CEBU CITY — Local banks, telcos, energy firms, and other companies operating critical information infrastructure (CII) could lose P6 billion a day if they are all compromised at the same time in a cyberattack, an advocacy group warned.
If all major CI operators were attacked, revenue losses could reach as high as P2.81 billion in the energy sector, P1.49 billion in banking, P1.06 billion in telecoms, P631 million in transportation, P115 million in water, and P40 million in healthcare, according to a Secure Connections study that looked into the financial reports of firms listed with the Philippine Stock Exchange.
These estimates exclude “indirect and non-quantifiable costs” such as regaining public trust and upgrades needed to fend off future breaches, Secure Connections ICT policy analyst Mary Grace Mirandilla-Santos said.
While beefing up digital defenses might require companies to hire experts and procure the necessary equipment, Mirandilla-Santos said, “The cost will be actually smaller if you have preventive measures in place, so don't wait to be attacked.”
“We need to develop a cybersecurity culture… If you're using the Internet, if you're on cyberspace, there is a very high likelihood that you will get attacked. We need to make sure that government, businesses, institutions, individuals understand what they need to do to promote cybersecurity,” she said in a seminar hosted by the US Embassy in Manila.
A national cybersecurity plan being drafted by the DICT would require companies to report cyberattacks, noted Ely Tingson, senior vice president for cyber risk at independent risk advisory firm Kroll.
“A lot of companies get hacked and they just keep silent about it. Most companies here do not report to authorities because we do not have reportorial requirements,” Tingson said in the same seminar.

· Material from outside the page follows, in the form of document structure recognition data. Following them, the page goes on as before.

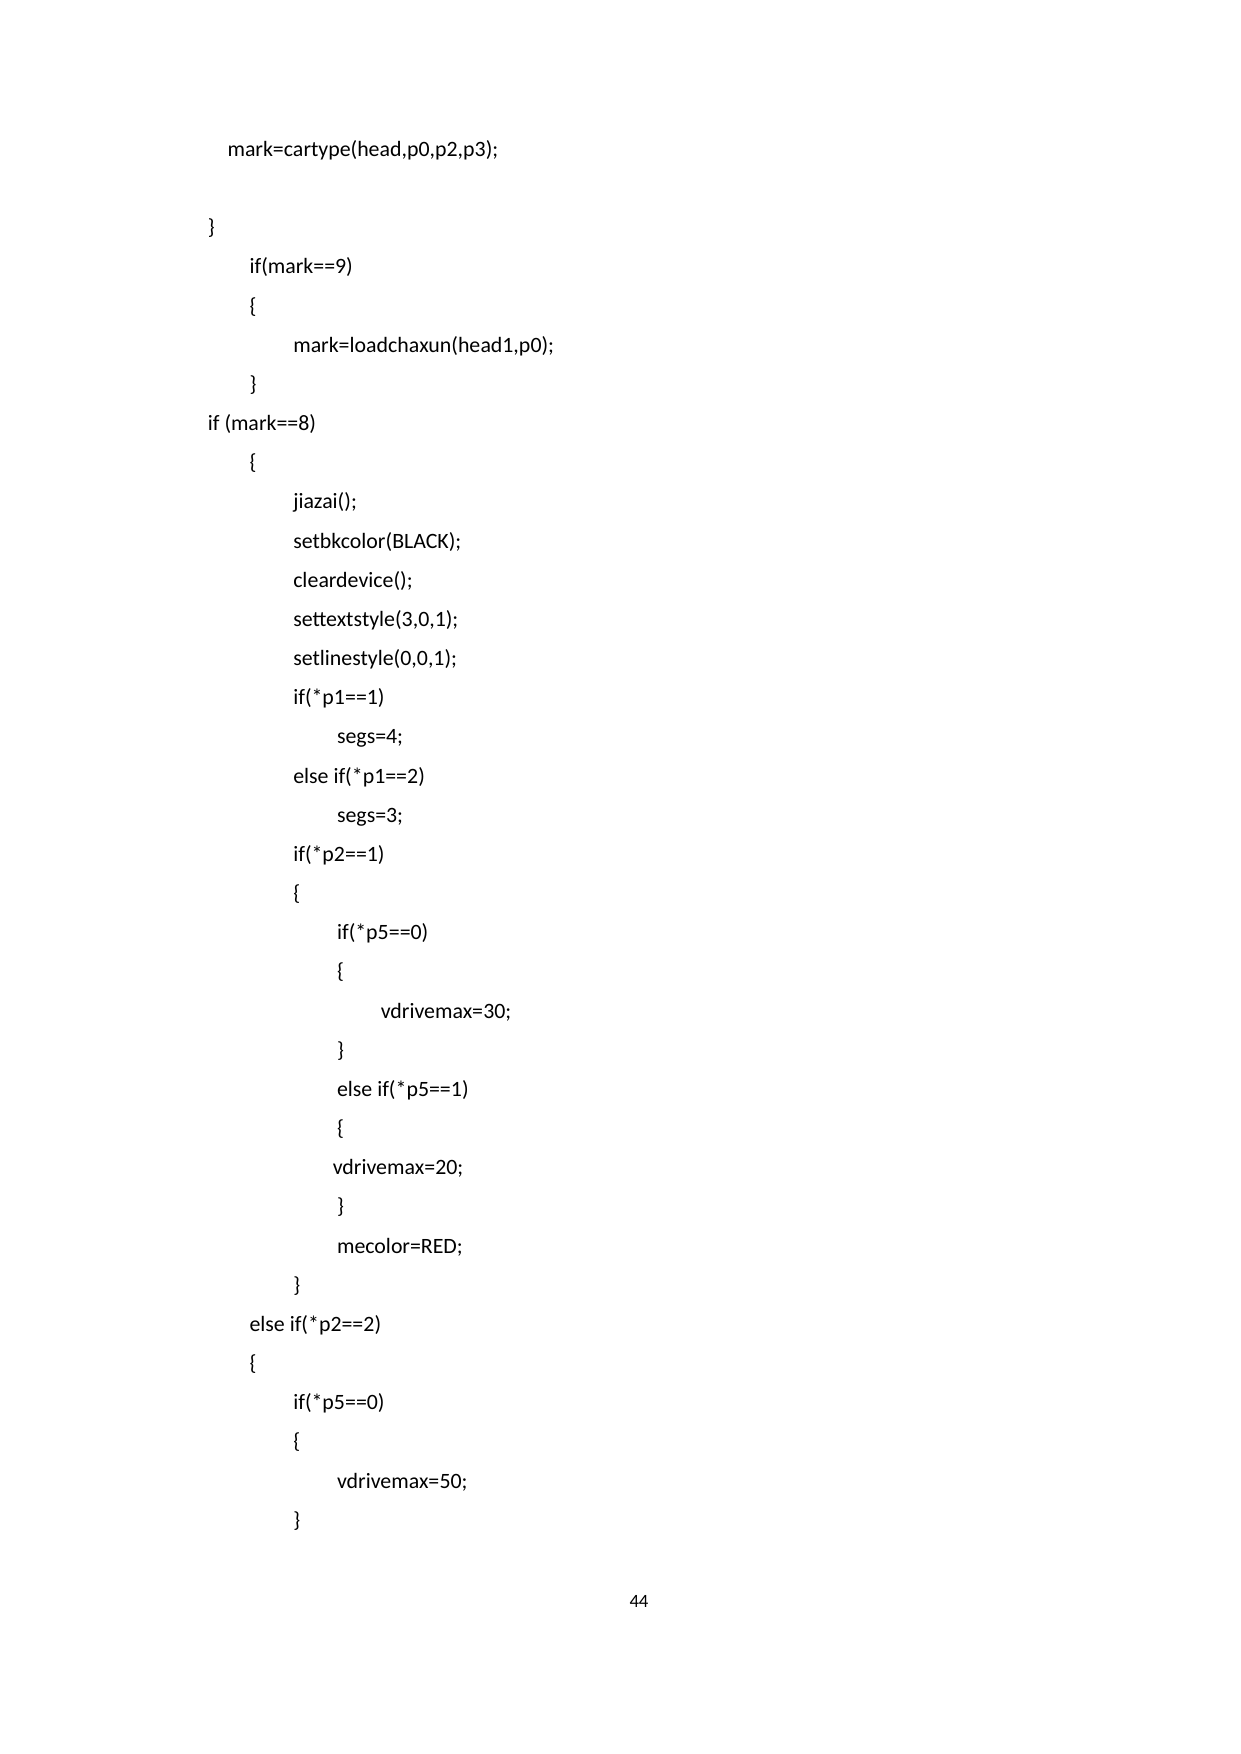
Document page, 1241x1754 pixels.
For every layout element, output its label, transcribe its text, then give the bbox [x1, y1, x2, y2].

text vdrivemax=50; [168, 1467, 1122, 1493]
text else if(*p1==2) [168, 762, 1122, 788]
text } [168, 370, 1122, 397]
text { [168, 879, 1122, 906]
text { [168, 448, 1122, 475]
text if (mark==8) [168, 409, 1122, 436]
text { [168, 1349, 1122, 1376]
text mark=loadchaxun(head1,p0); [168, 331, 1122, 358]
text } [168, 1193, 1122, 1219]
text } [168, 213, 1122, 240]
text setbkcolor(BLACK); [168, 527, 1122, 553]
text if(*p5==0) [168, 918, 1122, 945]
text settextstyle(3,0,1); [168, 605, 1122, 632]
text cleardevice(); [168, 566, 1122, 593]
text { [168, 1114, 1122, 1141]
text jiazai(); [168, 488, 1122, 514]
text } [168, 1036, 1122, 1063]
text mark=cartype(head,p0,p2,p3); [168, 135, 1122, 162]
text if(*p1==1) [168, 683, 1122, 710]
text { [168, 1428, 1122, 1454]
text else if(*p2==2) [168, 1310, 1122, 1337]
text if(*p2==1) [168, 840, 1122, 867]
text } [168, 1271, 1122, 1298]
text segs=4; [168, 723, 1122, 749]
text vdrivemax=20; [168, 1153, 1122, 1180]
text segs=3; [168, 801, 1122, 828]
text if(mark==9) [168, 253, 1122, 279]
text setlinestyle(0,0,1); [168, 644, 1122, 671]
text } [168, 1506, 1122, 1533]
text vdrivemax=30; [168, 997, 1122, 1023]
text { [168, 958, 1122, 984]
text { [168, 292, 1122, 318]
text else if(*p5==1) [168, 1075, 1122, 1102]
text mecolor=RED; [168, 1232, 1122, 1258]
text if(*p5==0) [168, 1388, 1122, 1415]
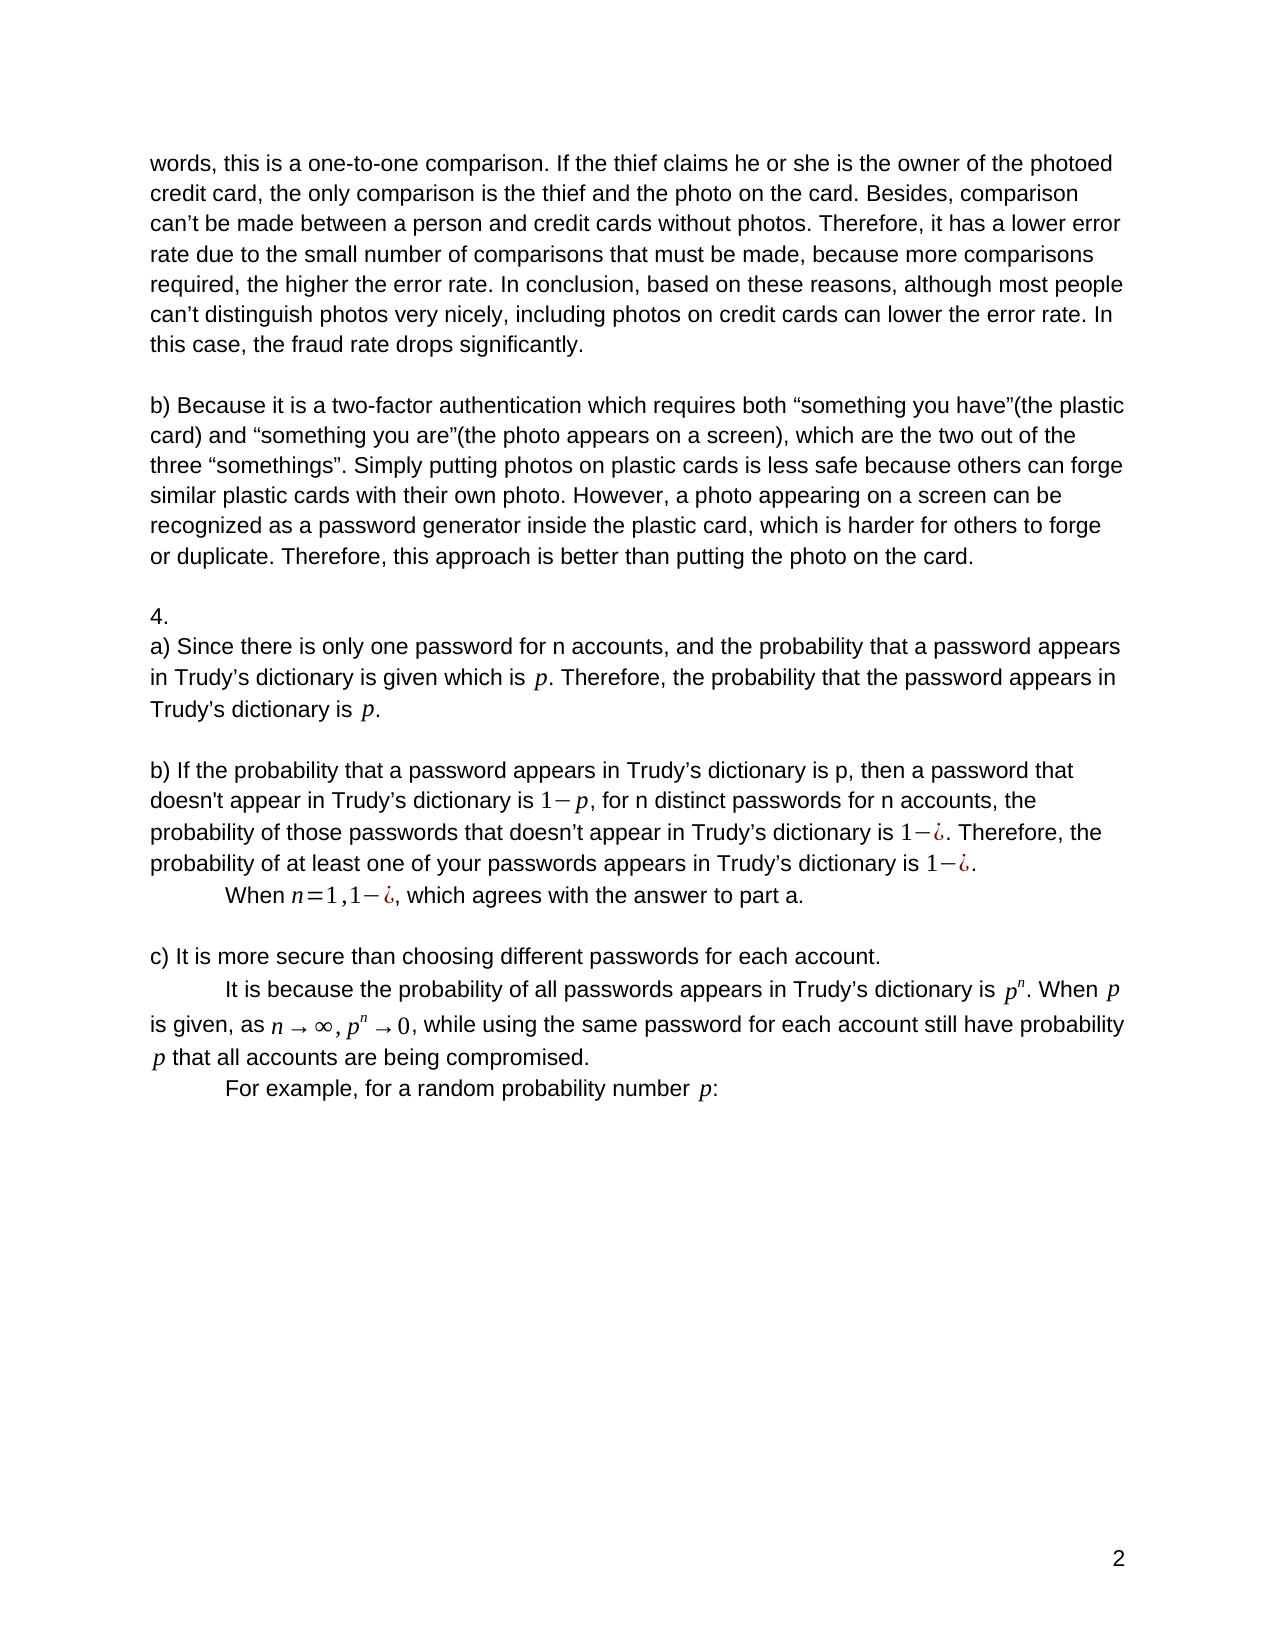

“Reporting is very important. Data-sharing is very important, if we want a whole-of-society approach to cybersecurity,” Mirandilla-Santos said.
She said an executive order could set minimum information security standards, while Congress in the long run could pass a CII Protection Act. She said government agencies should also have the mandate and funds to build up capacity for information security.
“Despite the lack of a national policy, there are certain government agencies and regulators that already out cybersecurity measures in place, especially the banking sector. The BSP (Bangko Sentral ng Pilipinas) is one of the more proactive regulator in terms of promoting cybersecurity,” Mirandilla-Santos said.
“But again, we need to put in place policy that will ensure all critical infrastructure will be protected,” she added.